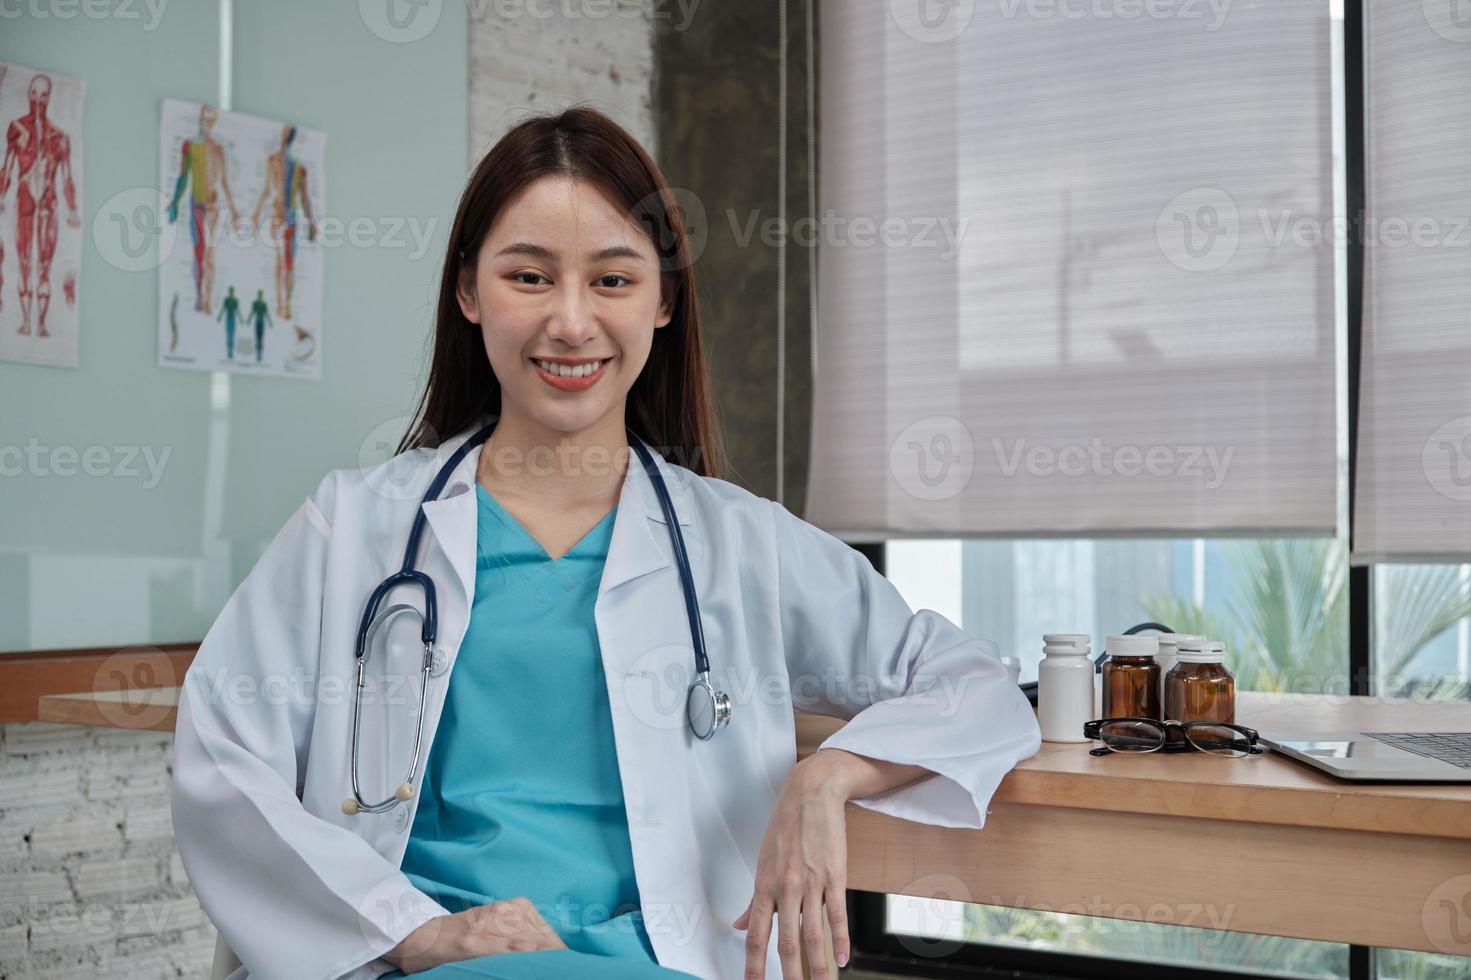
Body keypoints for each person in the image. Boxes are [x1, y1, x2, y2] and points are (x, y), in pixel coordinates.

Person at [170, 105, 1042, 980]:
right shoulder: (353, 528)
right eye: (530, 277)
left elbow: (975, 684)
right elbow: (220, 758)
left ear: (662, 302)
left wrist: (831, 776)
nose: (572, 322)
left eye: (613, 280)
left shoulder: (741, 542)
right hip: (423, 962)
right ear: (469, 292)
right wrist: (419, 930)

* * *

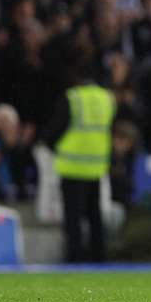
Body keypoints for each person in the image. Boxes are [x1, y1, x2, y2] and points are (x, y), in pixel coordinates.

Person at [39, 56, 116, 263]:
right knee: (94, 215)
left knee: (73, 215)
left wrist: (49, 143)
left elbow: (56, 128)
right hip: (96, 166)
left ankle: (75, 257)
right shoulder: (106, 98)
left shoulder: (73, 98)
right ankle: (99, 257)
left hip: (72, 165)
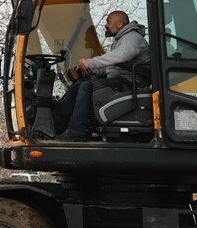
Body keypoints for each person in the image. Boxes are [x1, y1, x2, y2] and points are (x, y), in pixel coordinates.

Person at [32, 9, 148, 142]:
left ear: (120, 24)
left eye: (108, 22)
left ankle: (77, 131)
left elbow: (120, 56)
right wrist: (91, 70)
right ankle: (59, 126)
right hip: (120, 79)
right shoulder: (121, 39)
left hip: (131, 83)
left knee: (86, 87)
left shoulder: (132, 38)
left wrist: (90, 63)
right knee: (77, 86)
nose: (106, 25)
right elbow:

■ **WORK TASK**
Print exactly the lines above from the one with "right shoulder: (353, 528)" to the one with "right wrist: (419, 930)", including both.

■ **REPLY**
right shoulder: (353, 528)
right eye: (530, 277)
left elbow: (975, 684)
right elbow: (220, 758)
left ear: (662, 302)
left wrist: (831, 776)
nose: (572, 322)
left eye: (613, 280)
left shoulder: (741, 542)
right hip: (423, 962)
right ear: (469, 292)
right wrist: (419, 930)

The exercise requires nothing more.